Hewlett Packard Enterprise (HPE) has reported better-than-expected quarterly profits, with an adjusted earnings per share of 52 cents, surpassing the analysts’ average estimate of 50 cents. The “edge-to-cloud” technology firm attributed this positive outcome to a nearly 17% reduction in fourth-quarter expenses, totaling $6.84 billion.
However, despite the positive performance, HPE’s forecast for the current quarter presents a cautious outlook. Unfavorable macroeconomic conditions, including persistent inflation and higher interest rates, have compelled companies to trim IT spending, impacting enterprises like HPE. The company anticipates first-quarter revenue for fiscal 2024 to be in the range of $6.90 billion to $7.30 billion, with the midpoint falling slightly below estimates at $7.28 billion.
On an adjusted basis, HPE expects net earnings for the first quarter to be between 42 cents and 50 cents per share.
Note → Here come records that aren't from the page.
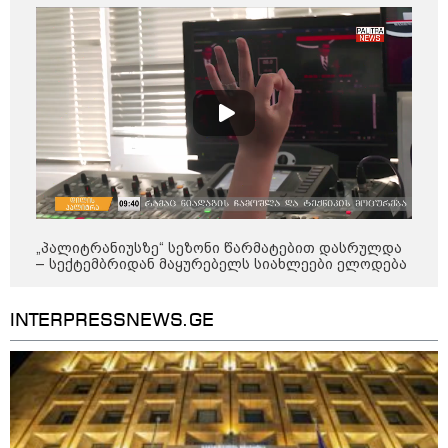
მიწოდება, რომ მასწავლებელი
სექსუალურად ავიწროებდა,
კატეგორიის ყველა სიახლე
ფაქტობრივად, წაქეზება იყო" -
პროკურორი
„პალიტრანიუსზე“ სეზონი წარმატებით დასრულდა
– სექტემბრიდან მაყურებელს სიახლეები ელოდება
INTERPRESSNEWS.GE
კატეგორიები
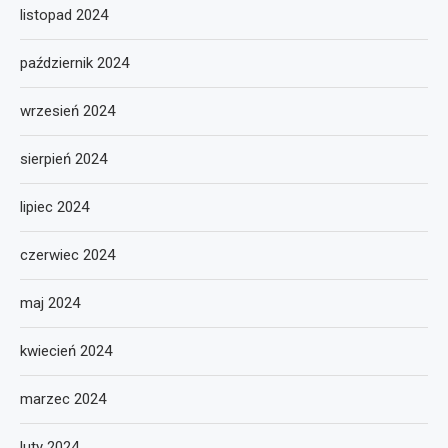
listopad 2024
październik 2024
wrzesień 2024
sierpień 2024
lipiec 2024
czerwiec 2024
maj 2024
kwiecień 2024
marzec 2024
luty 2024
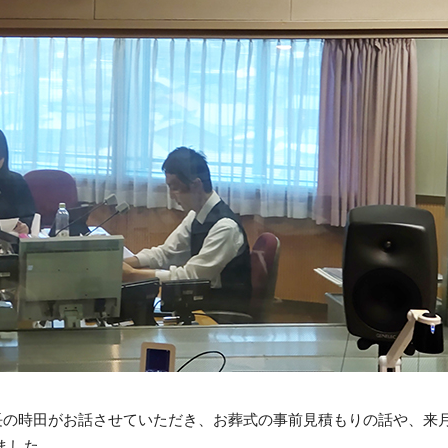
館長の時田がお話させていただき、お葬式の事前見積もりの話や、来
ました。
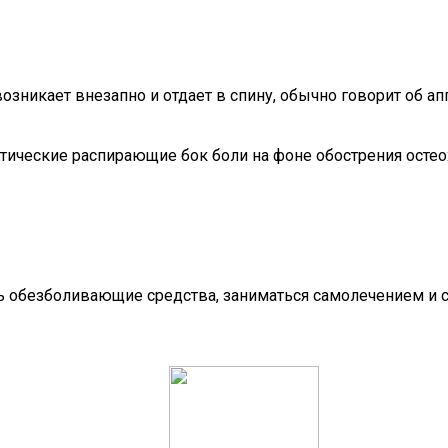
озникает внезапно и отдает в спину, обычно говорит об а
ические распирающие бок боли на фоне обострения остеох
ь обезболивающие средства, заниматься самолечением и с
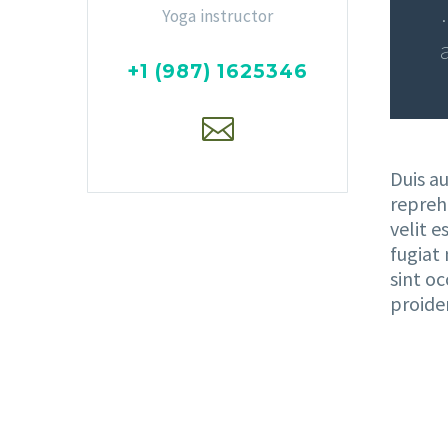
Yoga instructor
+1 (987) 1625346
Duis au
repreh
velit e
fugiat 
sint o
proide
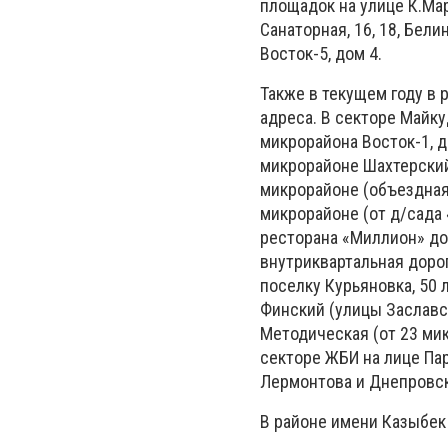
площадок на улице К.Марк
Санаторная, 16, 18, Белин
Восток-5, дом 4.
Также в текущем году в
адреса. В секторе Майку
микрорайона Восток-1, д
микрорайоне Шахтерский:
микрорайоне (объездная)
микрорайоне (от д/сада 
ресторана «Миллион» до 
внутриквартальная дорог
поселку Курьяновка, 50 
Финский (улицы Заславс
Методическая (от 23 мик
секторе ЖБИ на лице Пар
Лермонтова и Днепровск
В районе имени Казыбек 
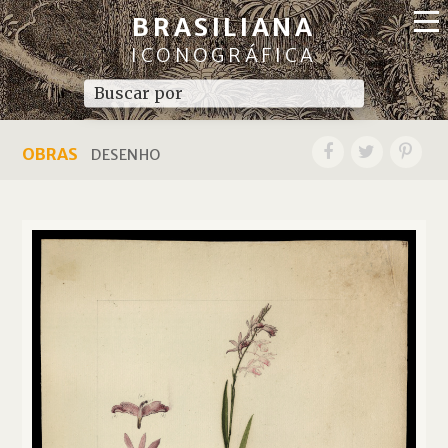
BRASILIANA
ICONOGRÁFICA
OBRAS
DESENHO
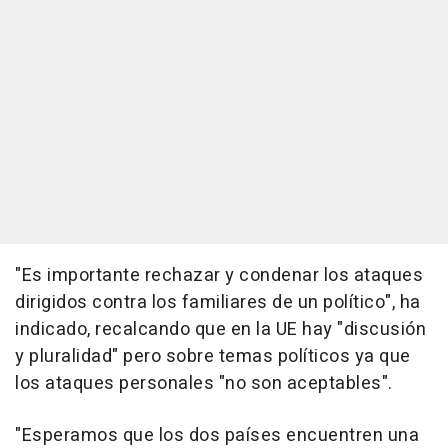
"Es importante rechazar y condenar los ataques
dirigidos contra los familiares de un político", ha
indicado, recalcando que en la UE hay "discusión
y pluralidad" pero sobre temas políticos ya que
los ataques personales "no son aceptables".
"Esperamos que los dos países encuentren una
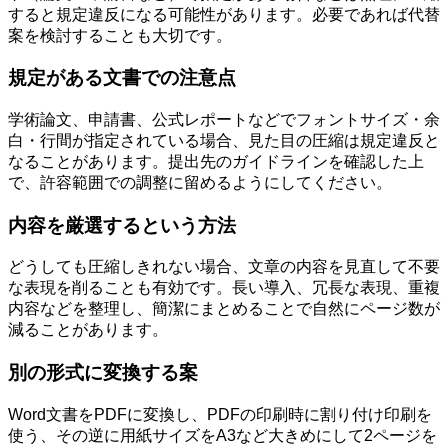
すると規定違反になる可能性があります。必要であれば代替
案を検討することも大切です。
規定がある文書での注意点
学術論文、申請書、公式レポートなどでフォントサイズ・余
白・行間が指定されている場合、見た目の圧縮は規定違反と
なることがあります。提出先のガイドラインを確認した上
で、許容範囲での調整に留めるようにしてください。
内容を厳選するという方法
どうしても圧縮しきれない場合、文章の内容を見直して不要
な表現を削ることも有効です。長い導入、冗長な表現、重複
内容などを整理し、簡潔にまとめることで自然にページ数が
減ることがあります。
別の形式に変換する案
Word文書をPDFに変換し、PDFの印刷時に割り付け印刷を
使う、その逆に用紙サイズをA3など大きめにして2ページを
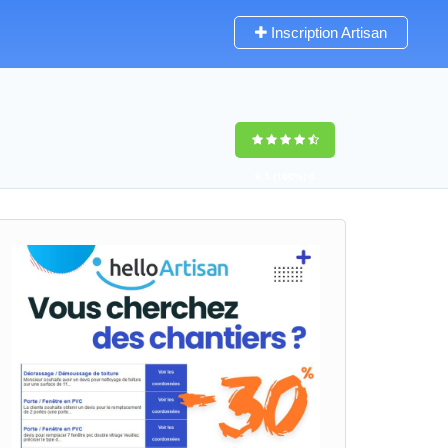
Inscription Artisan
9,5
(100%)
0
votes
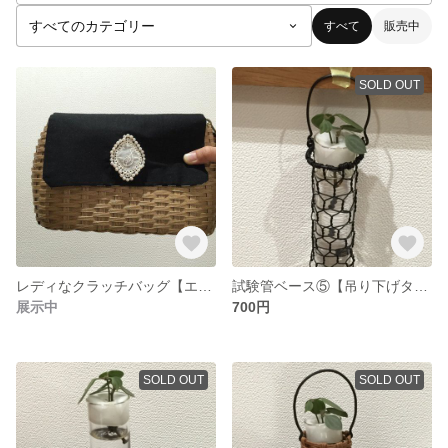
すべて
販売中
SOLD OUT
レディなクラッチバッグ【エコクラフト】
試験管ベース⑤【吊り下げタイプ】
展示中
700円
SOLD OUT
SOLD OUT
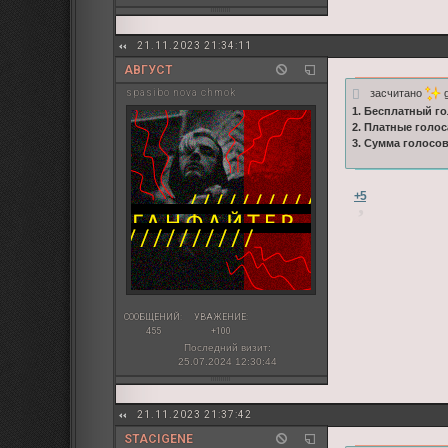
21.11.2023 21:34:11
АВГУСТ
засчитано
g
spasibo nova chmok
1. Бесплатный го
2. Платные голос
3. Сумма голосо
+5
СООБЩЕНИЙ:
УВАЖЕНИЕ:
455
+100
Последний визит:
25.07.2024 12:30:44
21.11.2023 21:37:42
STACIGENE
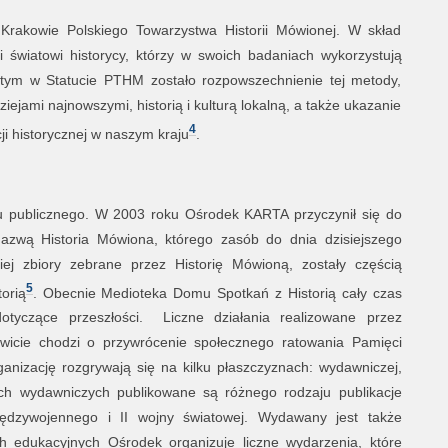
rakowie Polskiego Towarzystwa Historii Mówionej. W skład
i światowi historycy, którzy w swoich badaniach wykorzystują
tym w Statucie PTHM zostało rozpowszechnienie tej metody,
ejami najnowszymi, historią i kulturą lokalną, a także ukazanie
4
ji historycznej w naszym kraju
.
 publicznego. W 2003 roku Ośrodek KARTA przyczynił się do
azwą Historia Mówiona, którego zasób do dnia dzisiejszego
iej zbiory zebrane przez Historię Mówioną, zostały częścią
5
orią
. Obecnie Medioteka Domu Spotkań z Historią cały czas
otyczące przeszłości. Liczne działania realizowane przez
owicie chodzi o przywrócenie społecznego ratowania Pamięci
anizację rozgrywają się na kilku płaszczyznach: wydawniczej,
iach wydawniczych publikowane są różnego rodzaju publikacje
ędzywojennego i II wojny światowej. Wydawany jest także
ch edukacyjnych Ośrodek organizuje liczne wydarzenia, które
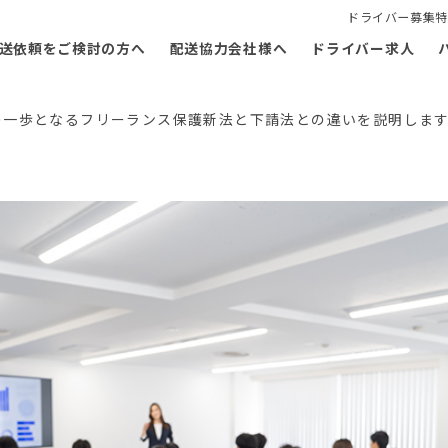
ドライバー募集特
送依頼をご検討の方へ
配送協力会社様へ
ドライバー求人
の一歩となるフリーランス保護新法と下請法との違いを説明しま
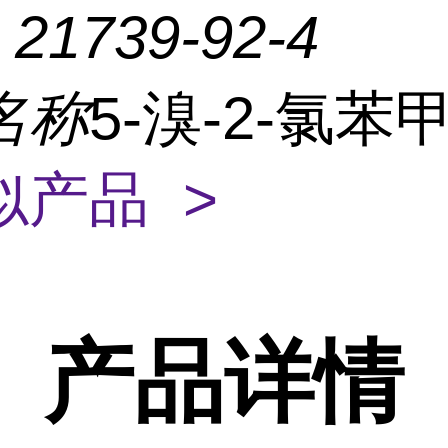
：
21739-92-4
名称
5-溴-2-氯苯
似产品 >
产品
详情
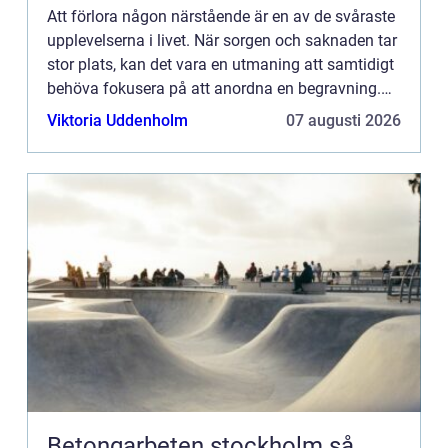
Att förlora någon närstående är en av de svåraste
upplevelserna i livet. När sorgen och saknaden tar
stor plats, kan det vara en utmaning att samtidigt
behöva fokusera på att anordna en begravning.
Det...
Viktoria Uddenholm
07 augusti 2026
Betongarbeten stockholm så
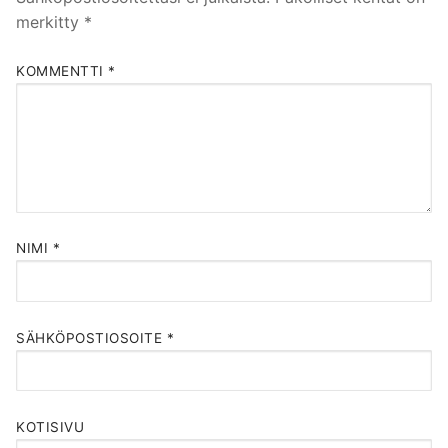
merkitty
*
KOMMENTTI
*
NIMI
*
SÄHKÖPOSTIOSOITE
*
KOTISIVU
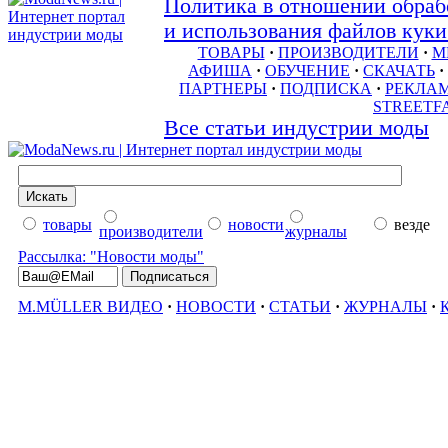
Политика в отношении обраб
и использования файлов куки 
ТОВАРЫ
·
ПРОИЗВОДИТЕЛИ
·
М
АФИША
·
ОБУЧЕНИЕ
·
СКАЧАТЬ
·
ПАРТНЕРЫ
·
ПОДПИСКА
·
РЕКЛА
STREETF
Все статьи индустрии моды
товары
новости
везде
производители
журналы
Рассылка: "Новости моды"
M.MÜLLER ВИДЕО
·
НОВОСТИ
·
СТАТЬИ
·
ЖУРНАЛЫ
·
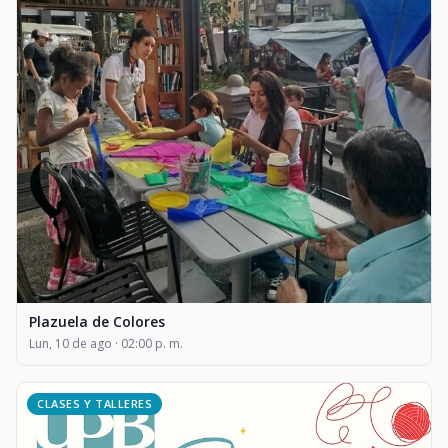
Plazuela de Colores
Lun, 10 de ago · 02:00 p. m.
CLASES Y TALLERES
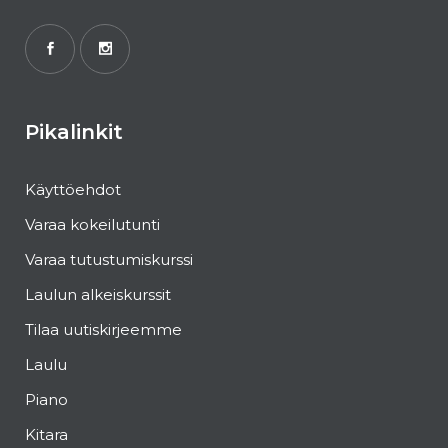
Pikalinkit
Käyttöehdot
Varaa kokeilutunti
Varaa tutustumiskurssi
Laulun alkeiskurssit
Tilaa uutiskirjeemme
Laulu
Piano
Kitara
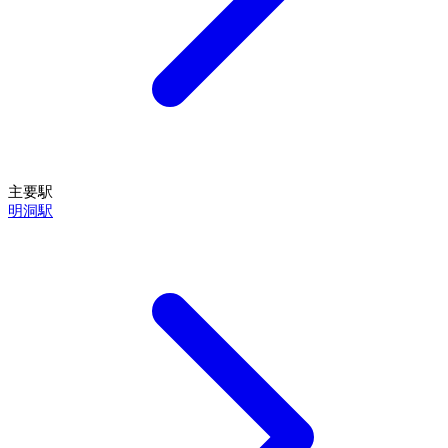
主要駅
明洞駅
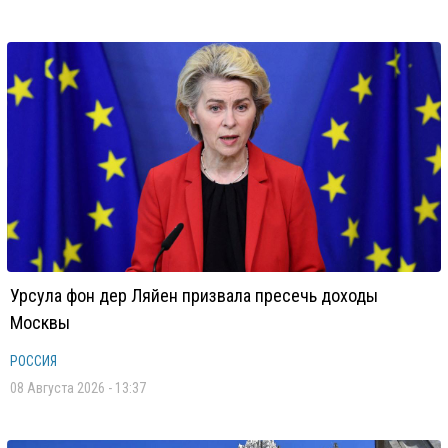
Урсула фон дер Ляйен призвала пресечь доходы
Москвы
РОССИЯ
08 Августа 2026 - 13:37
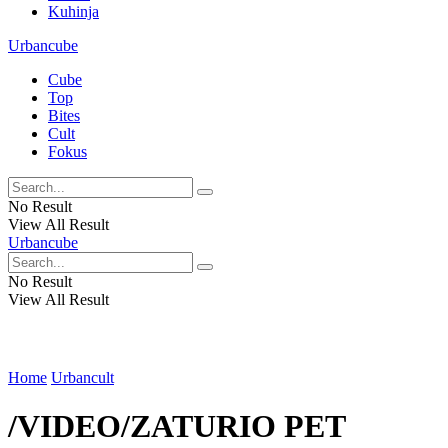
Kuhinja
Urbancube
Cube
Top
Bites
Cult
Fokus
No Result
View All Result
Urbancube
No Result
View All Result
Home
Urbancult
/VIDEO/ZATURIO PET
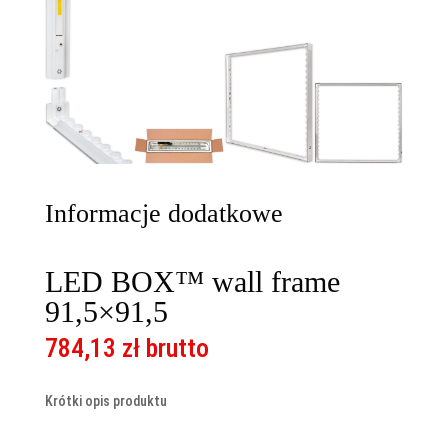
Informacje dodatkowe
LED BOX™ wall frame
91,5×91,5
784,13
zł
brutto
Krótki opis produktu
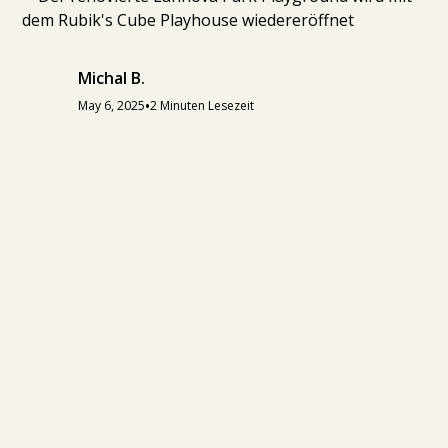
Michal B.
•
May 6, 2025
2 Minuten Lesezeit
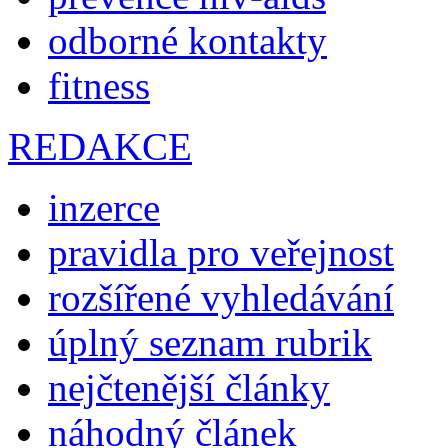
odborné kontakty
fitness
REDAKCE
inzerce
pravidla pro veřejnost
rozšířené vyhledávání
úplný seznam rubrik
nejčtenější články
náhodný článek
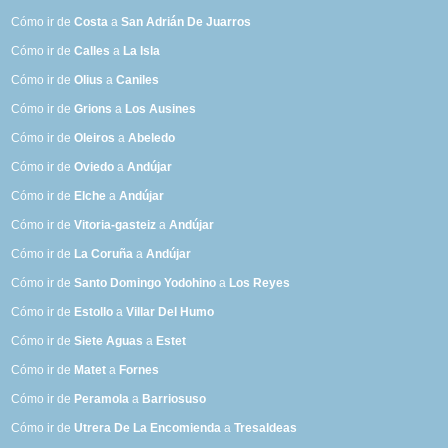
Cómo ir de
Costa
a
San Adrián De Juarros
Cómo ir de
Calles
a
La Isla
Cómo ir de
Olius
a
Caniles
Cómo ir de
Grions
a
Los Ausines
Cómo ir de
Oleiros
a
Abeledo
Cómo ir de
Oviedo
a
Andújar
Cómo ir de
Elche
a
Andújar
Cómo ir de
Vitoria-gasteiz
a
Andújar
Cómo ir de
La Coruña
a
Andújar
Cómo ir de
Santo Domingo Yodohino
a
Los Reyes
Cómo ir de
Estollo
a
Villar Del Humo
Cómo ir de
Siete Aguas
a
Estet
Cómo ir de
Matet
a
Fornes
Cómo ir de
Peramola
a
Barriosuso
Cómo ir de
Utrera De La Encomienda
a
Tresaldeas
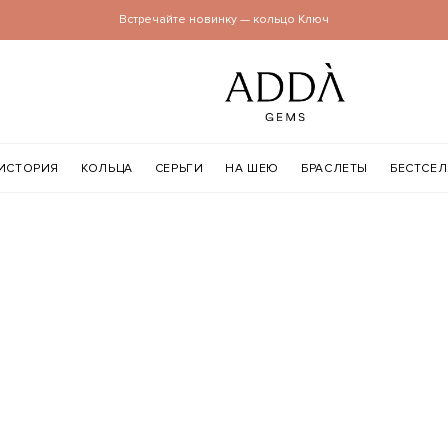
Встречайте новинку — кольцо Ключ
ИСТОРИЯ
КОЛЬЦА
СЕРЬГИ
НА ШЕЮ
БРАСЛЕТЫ
БЕСТСЕ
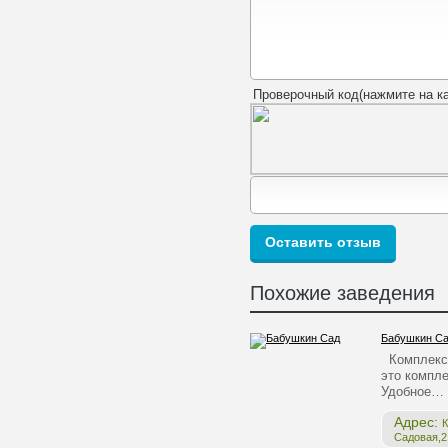
Проверочный код(нажмите на ка
Похожие заведения
Бабушкин С
Комплекс 
это компле
Удобное…
Адрес:
К
Садовая,2,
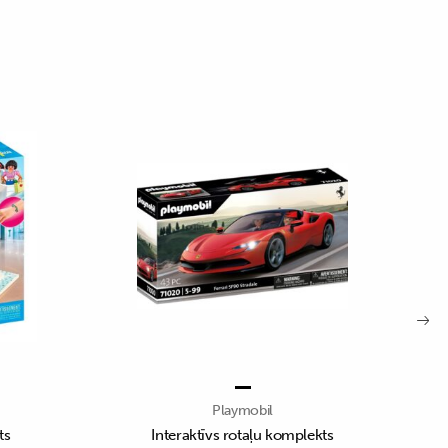
Playmobil
ts
Interaktīvs rotaļu komplekts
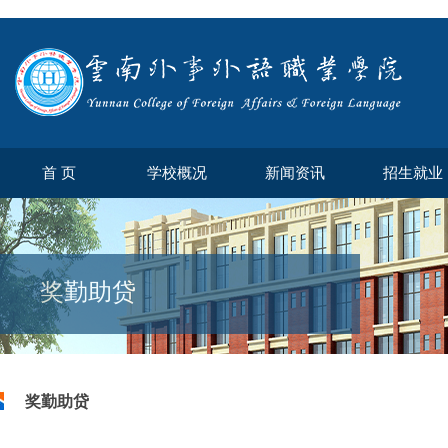
首 页
学校概况
新闻资讯
招生就业
奖勤助贷
奖勤助贷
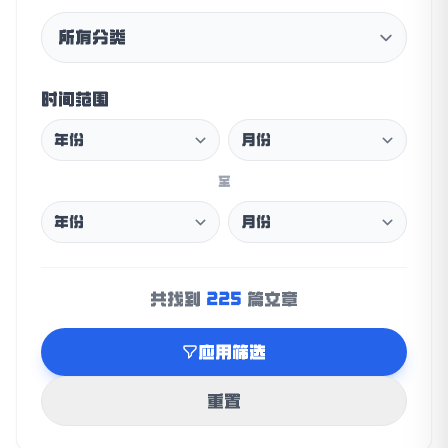
时间范围
至
225
共找到
篇文章
应用筛选
重置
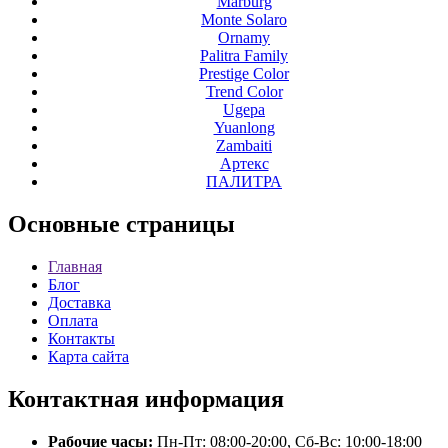
Marburg
Monte Solaro
Ornamy
Palitra Family
Prestige Color
Trend Color
Ugepa
Yuanlong
Zambaiti
Артекс
ПАЛИТРА
Основные
страницы
Главная
Блог
Доставка
Оплата
Контакты
Карта сайта
Контактная
информация
Рабочие часы:
Пн-Пт: 08:00-20:00, Сб-Вс: 10:00-18:00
The midpoint of this range is marginally below estimates of 47 cents. The challenging economic environment has led to a broader trend of cautious spending by enterprises, as indicated by other major IT services and software providers such as Accenture and Tata Consultancy Services.
In the fourth quarter, HPE reported a 7% decline in net revenue, amounting to $7.35 billion, slightly below the estimated $7.36 billion. The Compute segment, representing its largest segment, recorded quarterly revenue of $2.60 billion, reflecting a nearly 31% decrease compared to the same period last year. Despite these challenges, the annualized revenue run rate, a key indicator of future revenue, exhibited a positive trend, rising by 39% to $1.30 billion in the quarter ended October 31.